About this task
Where a line below contains "text", count it. Reply with the total only.
++++ Data
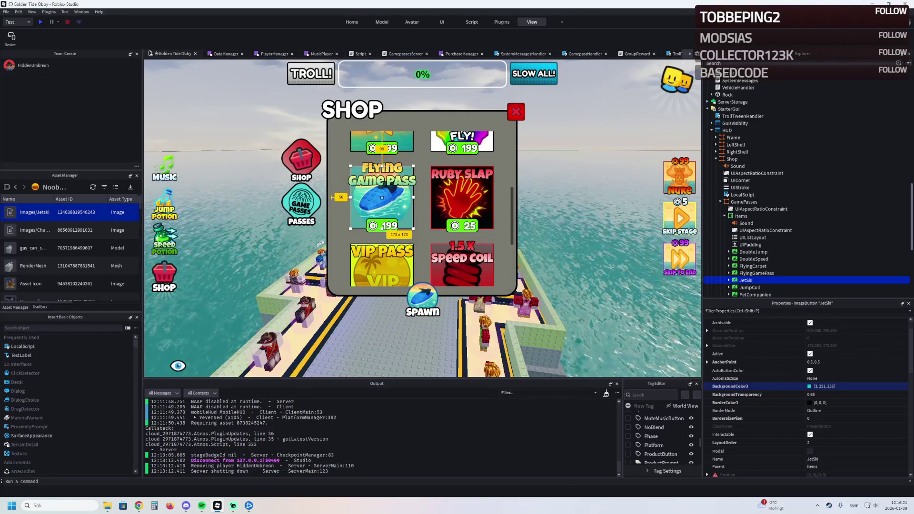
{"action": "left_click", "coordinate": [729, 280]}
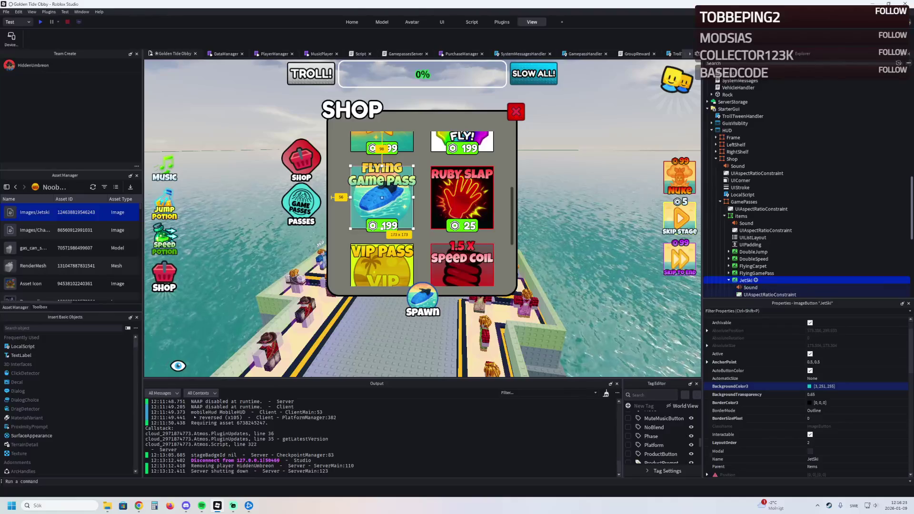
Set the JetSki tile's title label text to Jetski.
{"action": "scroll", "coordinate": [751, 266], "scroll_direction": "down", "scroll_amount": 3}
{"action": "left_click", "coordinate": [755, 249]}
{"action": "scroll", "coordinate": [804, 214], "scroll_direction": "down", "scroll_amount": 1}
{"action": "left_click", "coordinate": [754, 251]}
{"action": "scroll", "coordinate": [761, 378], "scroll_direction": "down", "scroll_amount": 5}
++++++++
++++ Data
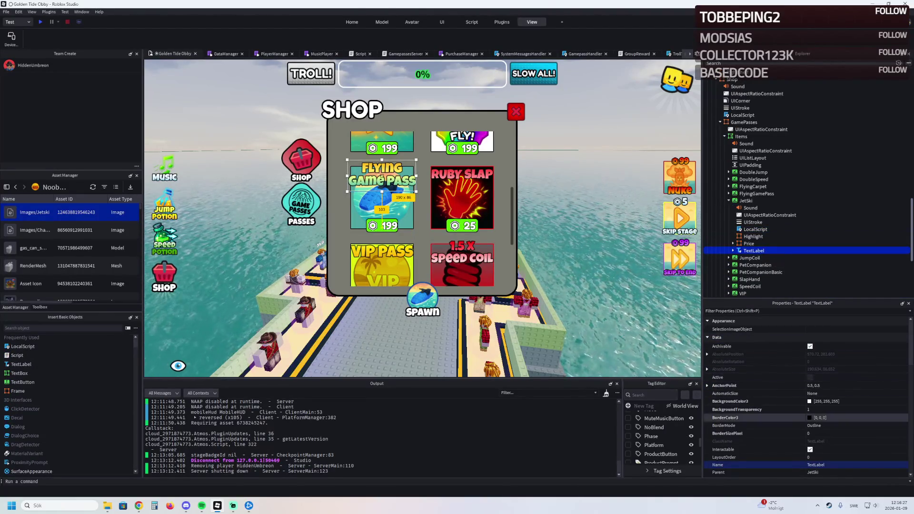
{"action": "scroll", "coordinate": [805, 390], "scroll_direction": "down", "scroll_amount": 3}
++++++++
++++ Data
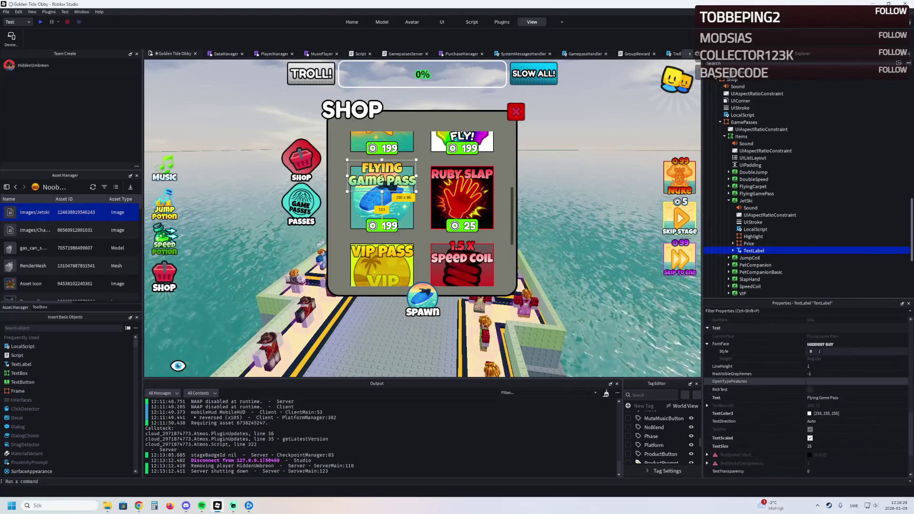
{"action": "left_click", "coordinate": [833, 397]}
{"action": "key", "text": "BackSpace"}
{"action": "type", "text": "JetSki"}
++++++++
Task response
3